In the early stages of array signal processing, beamforming techniques were widely utilized. Beamforming leverages spatial information from multiple channels to create a spatial filter that applies varying gains to signals originating from different directions. However, practical performance can be influenced by deviations from theoretical models and localization errors. With advancements in hardware and the emergence of machine learning and deep learning theories, more sophisticated technologies have been introduced to improve the quality of output speech from microphone arrays [
8].
Neural networks have significantly improved various aspects of traditional methods for enhancing speech captured by microphone arrays. A popular research direction involves utilizing deep learning techniques for parameter estimation in beamformers. For example, Luo et al. [
9] introduce a time-domain beamforming model designed for low-latency scenarios, where frame-level time-domain adaptive beamforming is applied to selected reference channels, and the results are subsequently computed for all remaining channels. Sun et al. [
10] employ a Convolutional Recurrent Encoder-Decoder (CRED) structure to extract spectral context and spatial information for accurate beamforming weight estimation. Additionally, neural networks [
11,
12] enhance conventional processes and can yield superior results across various tasks. For instance, Chau et al. [
13] proposed an innovative post-filtering module that converts the preprocessed time-domain signal into an image, facilitating the extraction of richer features and thereby enhancing in-vehicle speech enhancement tasks.
Research has also focused on designing multichannel speech enhancement networks that rely solely on deep learning techniques. These algorithms enhance multi-channel speech signals directly by employing deep neural networks, either through time-domain waveform mapping [
14,
15] or time-frequency domain modeling [
16,
17,
18]. Innovations include the integration of Spherical Harmonic Transform (SHT) features as auxiliary inputs [
19], with separate decoders that extract and fuse SHT and STFT features to estimate the STFT spectrum of the desired speech signal, thereby utilizing spatial distribution information more effectively. Another approach, known as McNet [
20], employs a multi-cue fusion network with modules designed to extract both full-band and narrow-band spatial information, as well as spectral information, fully integrating these features to enhance performance. Recent research has also investigated multichannel speech enhancement algorithms based on graph signal processing [
13,
21,
22], using graph convolutional blocks to fuse relevant features for target speech estimation.

____

» **Task to carry out**
In the passage on microphone-array speech enhancement, what structure do Sun et al. use to estimate beamforming weights?

» **Dataset records**
____

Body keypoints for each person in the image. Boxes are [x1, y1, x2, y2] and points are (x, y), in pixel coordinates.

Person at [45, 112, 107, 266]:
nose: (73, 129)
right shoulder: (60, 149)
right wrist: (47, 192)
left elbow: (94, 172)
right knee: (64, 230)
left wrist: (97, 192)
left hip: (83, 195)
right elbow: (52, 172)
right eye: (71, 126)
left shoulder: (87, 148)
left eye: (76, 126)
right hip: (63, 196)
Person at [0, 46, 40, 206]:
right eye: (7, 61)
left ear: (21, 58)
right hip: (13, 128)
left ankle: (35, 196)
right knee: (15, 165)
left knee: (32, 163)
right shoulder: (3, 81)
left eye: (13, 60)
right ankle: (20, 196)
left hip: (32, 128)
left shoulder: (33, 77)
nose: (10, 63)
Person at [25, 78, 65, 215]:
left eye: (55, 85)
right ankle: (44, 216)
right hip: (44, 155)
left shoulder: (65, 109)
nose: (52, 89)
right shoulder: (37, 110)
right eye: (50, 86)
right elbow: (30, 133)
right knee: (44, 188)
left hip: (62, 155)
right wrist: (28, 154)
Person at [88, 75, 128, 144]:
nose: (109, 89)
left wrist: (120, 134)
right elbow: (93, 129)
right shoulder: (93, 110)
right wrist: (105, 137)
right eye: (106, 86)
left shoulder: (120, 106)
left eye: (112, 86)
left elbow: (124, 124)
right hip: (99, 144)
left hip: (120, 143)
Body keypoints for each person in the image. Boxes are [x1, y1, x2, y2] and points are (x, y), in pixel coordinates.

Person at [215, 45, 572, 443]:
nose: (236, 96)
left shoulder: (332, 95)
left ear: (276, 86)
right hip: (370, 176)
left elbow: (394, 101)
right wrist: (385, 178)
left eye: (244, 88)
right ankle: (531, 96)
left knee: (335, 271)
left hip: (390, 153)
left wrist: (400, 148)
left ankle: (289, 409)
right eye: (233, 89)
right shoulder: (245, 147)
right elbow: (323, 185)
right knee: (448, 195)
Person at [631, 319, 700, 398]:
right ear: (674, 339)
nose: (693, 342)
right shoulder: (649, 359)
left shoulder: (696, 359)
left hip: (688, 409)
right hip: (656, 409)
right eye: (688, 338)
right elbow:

____

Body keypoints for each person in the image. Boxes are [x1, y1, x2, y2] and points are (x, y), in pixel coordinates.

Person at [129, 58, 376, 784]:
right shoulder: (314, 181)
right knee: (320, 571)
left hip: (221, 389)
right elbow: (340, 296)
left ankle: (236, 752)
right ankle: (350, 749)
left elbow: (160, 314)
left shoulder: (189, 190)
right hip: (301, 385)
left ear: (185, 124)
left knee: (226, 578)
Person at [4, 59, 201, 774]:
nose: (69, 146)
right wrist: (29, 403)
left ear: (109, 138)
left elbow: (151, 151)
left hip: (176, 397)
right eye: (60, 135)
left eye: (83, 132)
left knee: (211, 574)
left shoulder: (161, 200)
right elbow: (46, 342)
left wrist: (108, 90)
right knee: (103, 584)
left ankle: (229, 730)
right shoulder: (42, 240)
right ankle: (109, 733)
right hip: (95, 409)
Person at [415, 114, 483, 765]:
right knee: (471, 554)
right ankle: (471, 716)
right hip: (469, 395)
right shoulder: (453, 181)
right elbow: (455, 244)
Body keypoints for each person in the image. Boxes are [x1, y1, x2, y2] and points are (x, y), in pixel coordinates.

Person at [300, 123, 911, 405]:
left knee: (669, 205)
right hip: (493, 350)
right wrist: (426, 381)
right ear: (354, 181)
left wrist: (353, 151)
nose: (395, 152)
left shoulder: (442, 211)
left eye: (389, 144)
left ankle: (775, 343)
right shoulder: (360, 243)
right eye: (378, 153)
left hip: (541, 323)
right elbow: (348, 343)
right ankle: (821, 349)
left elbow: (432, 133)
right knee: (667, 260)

____

» **Written answer**
A Convolutional Recurrent Encoder-Decoder (CRED) structure.